Longitudinal section of a completely developed nonmedullated wool follicle magnified about x 100. Indluding sebaceous and sweet glands (After wildmaH)
|Fig. 2:||Cuticle, cortex and medulla of wool fiber
|Fig. 3:||Scale formation of Delaine Merino wool fibers
|Fig. 4:||Possibly different types of perforation caused by different keratinophilic fungi on wool
When propagule of keratinophilic fungi comes into contact with wool it digest it in a characteristic way. When attacking a wool fiber keratinophilic fungi produce and secrete keratinases and penetrate under the cuticle and between the cortex cells by means of flattened frond like mycelium. Also wide celled perforating organs and borers grow in to the cortex following deep pits (Roberts and Meckanzie, 1985). Around both frond and perforating organs are wide zones of keratinolysis. This combined mechanical and lytic attack can destroy the wool in few weeks (Fig. 4).
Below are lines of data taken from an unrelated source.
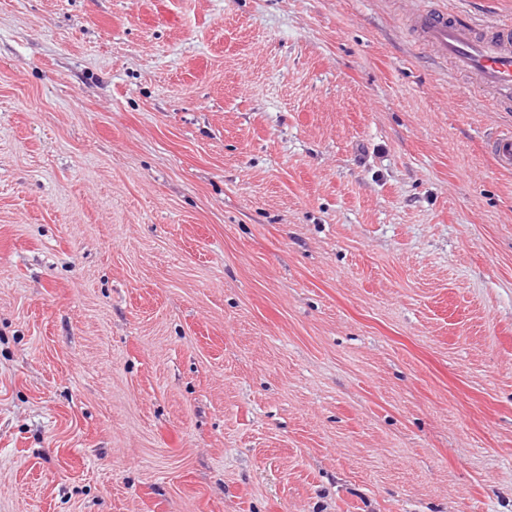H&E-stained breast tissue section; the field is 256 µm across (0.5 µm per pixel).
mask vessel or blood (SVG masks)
<instances>
[{
  "mask_svg": "<svg viewBox=\"0 0 512 512\" xmlns=\"http://www.w3.org/2000/svg\"><path fill=\"white\" fill-rule=\"evenodd\" d=\"M410 16L415 38L437 58L468 74L498 104H512V20L482 26L461 10H445L419 0ZM488 151L496 168L512 170V130L495 132Z\"/></svg>",
  "mask_w": 512,
  "mask_h": 512,
  "instance_id": "b4317fda",
  "label": "vessel or blood"
}]
</instances>
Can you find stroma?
<instances>
[{"instance_id": "35a3bbf8", "label": "stroma", "mask_w": 512, "mask_h": 512, "mask_svg": "<svg viewBox=\"0 0 512 512\" xmlns=\"http://www.w3.org/2000/svg\"><path fill=\"white\" fill-rule=\"evenodd\" d=\"M416 0H0V512H512V127ZM488 151L496 168L512 170V130L495 132L488 142Z\"/></svg>"}]
</instances>
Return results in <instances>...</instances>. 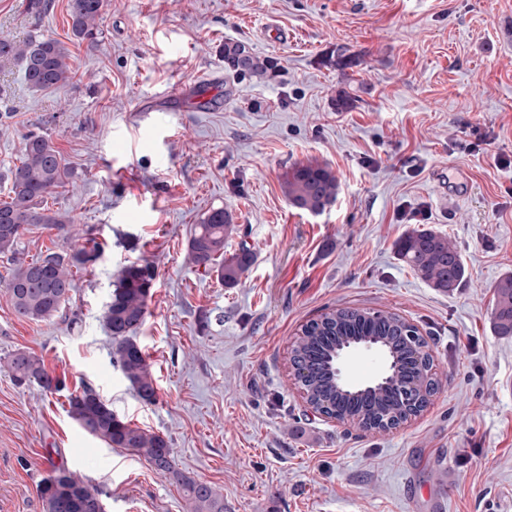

Research has shown that keratinophilic fungi are combination of several species such as Keratinomyces sp., Trichophyton sp., Microsporum sp., Epidermophyton sp., Ctenomyces sp., Chrysosporium sp., Arthroderma sp., Anixiopsis sp., Pseudogymnoascus sp., Auxothron sp., Sepedonium sp., Keratinophyton sp., Geomyces sp., Malbranchia sp., Ochroconis sp., Botryotrichum sp., Scopulariopsis sp., Roladina sp., Botrytis sp., Amauroascus sp., Gymnoascus sp., Arachnotheca sp., Myceliophthora sp., Aleurisma sp., Bysoonygena sp., Curvularia sp. etc. (Soomro, 1994; Soomro and Zardazri, 1996). Besides keratinophilic fungi the other fungal species such as Penicillium sp. and Aspergillus sp. also carry capability to degrade and destroy the wool (Jain and Agrawal, 1980). For more precise understanding of the issue at hand, it is still not clear that, as mentioned above, whether individual species is degrading the wool or more than one are attacking party of the wool.
Due to the destruction caused through the attack of keratinophilic fungi and other species the wool looses its commercial value. Therefore, antifungal spray or fumigation with disinfectants is advised to the traders and textile manufacturers to protect their wool production for better quality and commercial value.